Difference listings
::::

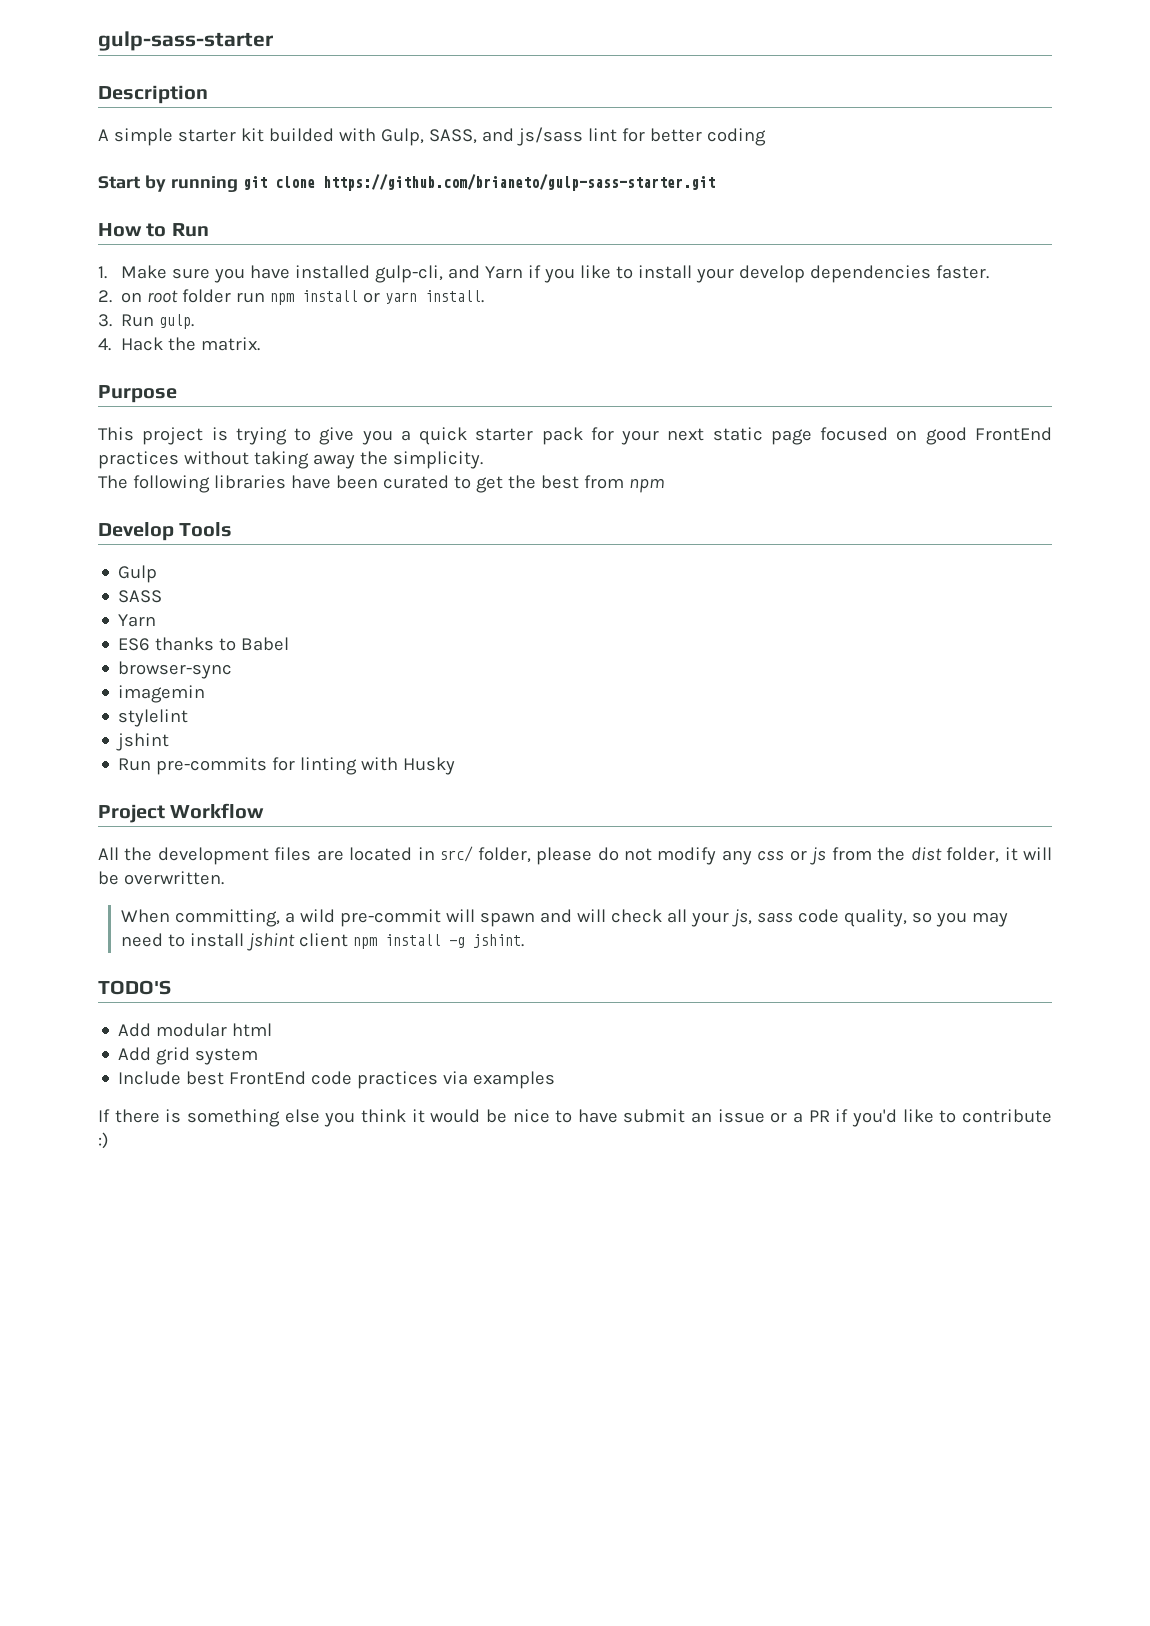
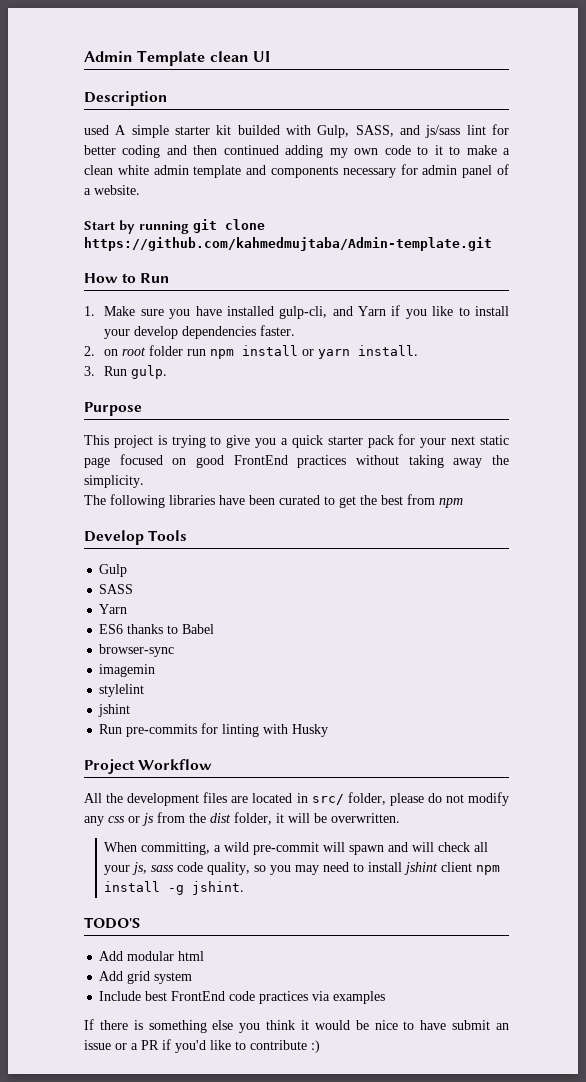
[98,31,273,51] gulp-sass-starter -> [84,50,270,66] Admin Template clean UI
(208, 94) none -> [84,125,109,135] used
(766, 137) none -> [166,145,510,158] [84,164,510,178] [84,185,140,195] and then continued adding my own code to it to make a clean white admin template and components necessary for admin panel of a website.
[322,174,715,191] https://github.com/brianeto/gulp-sass-starter.git -> [84,237,492,251] https://github.com/kahmedmujtaba/Admin-template.git
[98,337,261,351] // 4. Hack the matrix. -> (168, 372) none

::::

● Your task: Every line of the data should be copied as it stands, without the images.

● Result for this task:
[98,31,273,51] gulp-sass-starter -> [84,50,270,66] Admin Template clean UI
(208, 94) none -> [84,125,109,135] used
(766, 137) none -> [166,145,510,158] [84,164,510,178] [84,185,140,195] and then continued adding my own code to it to make a clean white admin template and components necessary for admin panel of a website.
[322,174,715,191] https://github.com/brianeto/gulp-sass-starter.git -> [84,237,492,251] https://github.com/kahmedmujtaba/Admin-template.git
[98,337,261,351] // 4. Hack the matrix. -> (168, 372) none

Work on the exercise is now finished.